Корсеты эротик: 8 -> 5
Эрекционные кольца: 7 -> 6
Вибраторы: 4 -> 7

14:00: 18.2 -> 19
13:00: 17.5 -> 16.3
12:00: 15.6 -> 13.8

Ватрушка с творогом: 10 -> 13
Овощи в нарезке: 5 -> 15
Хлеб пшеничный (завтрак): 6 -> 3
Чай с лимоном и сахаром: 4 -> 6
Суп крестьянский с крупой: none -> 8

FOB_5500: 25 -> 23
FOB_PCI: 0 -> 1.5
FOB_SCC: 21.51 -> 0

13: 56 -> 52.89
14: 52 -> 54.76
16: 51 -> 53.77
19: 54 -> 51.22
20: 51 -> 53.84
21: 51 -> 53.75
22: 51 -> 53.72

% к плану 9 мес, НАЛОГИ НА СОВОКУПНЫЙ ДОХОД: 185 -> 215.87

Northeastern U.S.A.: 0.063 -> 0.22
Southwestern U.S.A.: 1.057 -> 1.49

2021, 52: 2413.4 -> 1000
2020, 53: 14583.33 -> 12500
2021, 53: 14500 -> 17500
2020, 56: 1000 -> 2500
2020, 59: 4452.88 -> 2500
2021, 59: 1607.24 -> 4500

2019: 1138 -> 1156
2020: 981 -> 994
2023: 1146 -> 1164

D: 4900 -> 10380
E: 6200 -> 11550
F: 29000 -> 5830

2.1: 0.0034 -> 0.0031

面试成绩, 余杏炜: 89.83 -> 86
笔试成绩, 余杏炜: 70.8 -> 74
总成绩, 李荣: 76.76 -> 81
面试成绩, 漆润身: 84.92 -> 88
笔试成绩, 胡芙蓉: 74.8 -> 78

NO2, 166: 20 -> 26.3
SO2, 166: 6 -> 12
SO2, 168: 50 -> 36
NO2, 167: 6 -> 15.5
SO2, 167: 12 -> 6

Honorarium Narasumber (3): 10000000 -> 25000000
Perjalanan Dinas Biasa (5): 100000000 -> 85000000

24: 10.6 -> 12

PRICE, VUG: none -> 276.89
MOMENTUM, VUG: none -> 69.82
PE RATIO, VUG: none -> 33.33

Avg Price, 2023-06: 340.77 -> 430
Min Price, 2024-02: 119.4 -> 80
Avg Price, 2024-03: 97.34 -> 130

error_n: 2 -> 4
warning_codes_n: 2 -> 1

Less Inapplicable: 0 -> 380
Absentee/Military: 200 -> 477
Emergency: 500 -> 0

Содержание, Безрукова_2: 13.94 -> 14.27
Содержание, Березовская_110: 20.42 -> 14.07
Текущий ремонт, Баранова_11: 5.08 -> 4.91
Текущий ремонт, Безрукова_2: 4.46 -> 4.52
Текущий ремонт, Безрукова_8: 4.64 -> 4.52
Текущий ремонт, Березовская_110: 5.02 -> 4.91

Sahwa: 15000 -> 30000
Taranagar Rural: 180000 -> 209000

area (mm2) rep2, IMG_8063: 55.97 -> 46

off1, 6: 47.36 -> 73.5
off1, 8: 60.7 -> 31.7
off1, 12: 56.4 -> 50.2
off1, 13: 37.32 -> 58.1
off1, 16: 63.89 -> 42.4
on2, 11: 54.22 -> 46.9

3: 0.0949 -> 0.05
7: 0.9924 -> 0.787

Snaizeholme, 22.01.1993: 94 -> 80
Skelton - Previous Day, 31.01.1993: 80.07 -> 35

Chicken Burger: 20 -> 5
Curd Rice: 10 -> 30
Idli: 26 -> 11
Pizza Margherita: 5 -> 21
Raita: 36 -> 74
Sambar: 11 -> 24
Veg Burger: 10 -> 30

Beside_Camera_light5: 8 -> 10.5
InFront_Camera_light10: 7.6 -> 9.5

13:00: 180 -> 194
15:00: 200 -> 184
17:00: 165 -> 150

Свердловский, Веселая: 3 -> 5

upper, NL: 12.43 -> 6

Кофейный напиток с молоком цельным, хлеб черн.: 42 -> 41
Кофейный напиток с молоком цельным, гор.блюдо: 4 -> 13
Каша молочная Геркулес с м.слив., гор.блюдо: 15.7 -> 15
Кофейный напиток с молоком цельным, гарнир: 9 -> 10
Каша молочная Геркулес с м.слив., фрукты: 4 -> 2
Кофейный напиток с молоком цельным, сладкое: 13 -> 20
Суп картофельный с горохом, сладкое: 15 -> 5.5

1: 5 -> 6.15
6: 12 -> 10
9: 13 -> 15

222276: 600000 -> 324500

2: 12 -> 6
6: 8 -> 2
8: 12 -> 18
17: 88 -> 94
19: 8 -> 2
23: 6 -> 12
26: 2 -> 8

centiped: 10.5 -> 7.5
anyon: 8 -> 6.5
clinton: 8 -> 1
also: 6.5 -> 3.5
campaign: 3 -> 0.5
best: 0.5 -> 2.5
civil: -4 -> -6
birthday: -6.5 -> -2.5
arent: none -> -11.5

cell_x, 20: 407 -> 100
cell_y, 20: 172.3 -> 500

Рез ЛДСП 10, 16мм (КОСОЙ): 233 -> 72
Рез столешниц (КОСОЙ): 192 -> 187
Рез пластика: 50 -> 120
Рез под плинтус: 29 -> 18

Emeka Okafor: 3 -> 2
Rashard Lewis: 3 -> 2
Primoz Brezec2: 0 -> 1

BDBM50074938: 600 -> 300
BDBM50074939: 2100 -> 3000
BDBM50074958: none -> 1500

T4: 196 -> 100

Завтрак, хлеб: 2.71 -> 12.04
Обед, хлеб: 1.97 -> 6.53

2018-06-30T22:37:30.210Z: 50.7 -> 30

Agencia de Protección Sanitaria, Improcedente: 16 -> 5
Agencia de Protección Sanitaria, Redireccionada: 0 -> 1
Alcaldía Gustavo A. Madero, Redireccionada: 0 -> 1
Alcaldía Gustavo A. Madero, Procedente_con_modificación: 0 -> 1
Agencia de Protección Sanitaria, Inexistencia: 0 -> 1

◇ ◇ ◇

■ **TASK TO COMPLETE**
Please type the entries above out again exactly.

■ **THE ANSWER**
Корсеты эротик: 8 -> 5
Эрекционные кольца: 7 -> 6
Вибраторы: 4 -> 7

14:00: 18.2 -> 19
13:00: 17.5 -> 16.3
12:00: 15.6 -> 13.8

Ватрушка с творогом: 10 -> 13
Овощи в нарезке: 5 -> 15
Хлеб пшеничный (завтрак): 6 -> 3
Чай с лимоном и сахаром: 4 -> 6
Суп крестьянский с крупой: none -> 8

FOB_5500: 25 -> 23
FOB_PCI: 0 -> 1.5
FOB_SCC: 21.51 -> 0

13: 56 -> 52.89
14: 52 -> 54.76
16: 51 -> 53.77
19: 54 -> 51.22
20: 51 -> 53.84
21: 51 -> 53.75
22: 51 -> 53.72

% к плану 9 мес, НАЛОГИ НА СОВОКУПНЫЙ ДОХОД: 185 -> 215.87

Northeastern U.S.A.: 0.063 -> 0.22
Southwestern U.S.A.: 1.057 -> 1.49

2021, 52: 2413.4 -> 1000
2020, 53: 14583.33 -> 12500
2021, 53: 14500 -> 17500
2020, 56: 1000 -> 2500
2020, 59: 4452.88 -> 2500
2021, 59: 1607.24 -> 4500

2019: 1138 -> 1156
2020: 981 -> 994
2023: 1146 -> 1164

D: 4900 -> 10380
E: 6200 -> 11550
F: 29000 -> 5830

2.1: 0.0034 -> 0.0031

面试成绩, 余杏炜: 89.83 -> 86
笔试成绩, 余杏炜: 70.8 -> 74
总成绩, 李荣: 76.76 -> 81
面试成绩, 漆润身: 84.92 -> 88
笔试成绩, 胡芙蓉: 74.8 -> 78

NO2, 166: 20 -> 26.3
SO2, 166: 6 -> 12
SO2, 168: 50 -> 36
NO2, 167: 6 -> 15.5
SO2, 167: 12 -> 6

Honorarium Narasumber (3): 10000000 -> 25000000
Perjalanan Dinas Biasa (5): 100000000 -> 85000000

24: 10.6 -> 12

PRICE, VUG: none -> 276.89
MOMENTUM, VUG: none -> 69.82
PE RATIO, VUG: none -> 33.33

Avg Price, 2023-06: 340.77 -> 430
Min Price, 2024-02: 119.4 -> 80
Avg Price, 2024-03: 97.34 -> 130

error_n: 2 -> 4
warning_codes_n: 2 -> 1

Less Inapplicable: 0 -> 380
Absentee/Military: 200 -> 477
Emergency: 500 -> 0

Содержание, Безрукова_2: 13.94 -> 14.27
Содержание, Березовская_110: 20.42 -> 14.07
Текущий ремонт, Баранова_11: 5.08 -> 4.91
Текущий ремонт, Безрукова_2: 4.46 -> 4.52
Текущий ремонт, Безрукова_8: 4.64 -> 4.52
Текущий ремонт, Березовская_110: 5.02 -> 4.91

Sahwa: 15000 -> 30000
Taranagar Rural: 180000 -> 209000

area (mm2) rep2, IMG_8063: 55.97 -> 46

off1, 6: 47.36 -> 73.5
off1, 8: 60.7 -> 31.7
off1, 12: 56.4 -> 50.2
off1, 13: 37.32 -> 58.1
off1, 16: 63.89 -> 42.4
on2, 11: 54.22 -> 46.9

3: 0.0949 -> 0.05
7: 0.9924 -> 0.787

Snaizeholme, 22.01.1993: 94 -> 80
Skelton - Previous Day, 31.01.1993: 80.07 -> 35

Chicken Burger: 20 -> 5
Curd Rice: 10 -> 30
Idli: 26 -> 11
Pizza Margherita: 5 -> 21
Raita: 36 -> 74
Sambar: 11 -> 24
Veg Burger: 10 -> 30

Beside_Camera_light5: 8 -> 10.5
InFront_Camera_light10: 7.6 -> 9.5

13:00: 180 -> 194
15:00: 200 -> 184
17:00: 165 -> 150

Свердловский, Веселая: 3 -> 5

upper, NL: 12.43 -> 6

Кофейный напиток с молоком цельным, хлеб черн.: 42 -> 41
Кофейный напиток с молоком цельным, гор.блюдо: 4 -> 13
Каша молочная Геркулес с м.слив., гор.блюдо: 15.7 -> 15
Кофейный напиток с молоком цельным, гарнир: 9 -> 10
Каша молочная Геркулес с м.слив., фрукты: 4 -> 2
Кофейный напиток с молоком цельным, сладкое: 13 -> 20
Суп картофельный с горохом, сладкое: 15 -> 5.5

1: 5 -> 6.15
6: 12 -> 10
9: 13 -> 15

222276: 600000 -> 324500

2: 12 -> 6
6: 8 -> 2
8: 12 -> 18
17: 88 -> 94
19: 8 -> 2
23: 6 -> 12
26: 2 -> 8

centiped: 10.5 -> 7.5
anyon: 8 -> 6.5
clinton: 8 -> 1
also: 6.5 -> 3.5
campaign: 3 -> 0.5
best: 0.5 -> 2.5
civil: -4 -> -6
birthday: -6.5 -> -2.5
arent: none -> -11.5

cell_x, 20: 407 -> 100
cell_y, 20: 172.3 -> 500

Рез ЛДСП 10, 16мм (КОСОЙ): 233 -> 72
Рез столешниц (КОСОЙ): 192 -> 187
Рез пластика: 50 -> 120
Рез под плинтус: 29 -> 18

Emeka Okafor: 3 -> 2
Rashard Lewis: 3 -> 2
Primoz Brezec2: 0 -> 1

BDBM50074938: 600 -> 300
BDBM50074939: 2100 -> 3000
BDBM50074958: none -> 1500

T4: 196 -> 100

Завтрак, хлеб: 2.71 -> 12.04
Обед, хлеб: 1.97 -> 6.53

2018-06-30T22:37:30.210Z: 50.7 -> 30

Agencia de Protección Sanitaria, Improcedente: 16 -> 5
Agencia de Protección Sanitaria, Redireccionada: 0 -> 1
Alcaldía Gustavo A. Madero, Redireccionada: 0 -> 1
Alcaldía Gustavo A. Madero, Procedente_con_modificación: 0 -> 1
Agencia de Protección Sanitaria, Inexistencia: 0 -> 1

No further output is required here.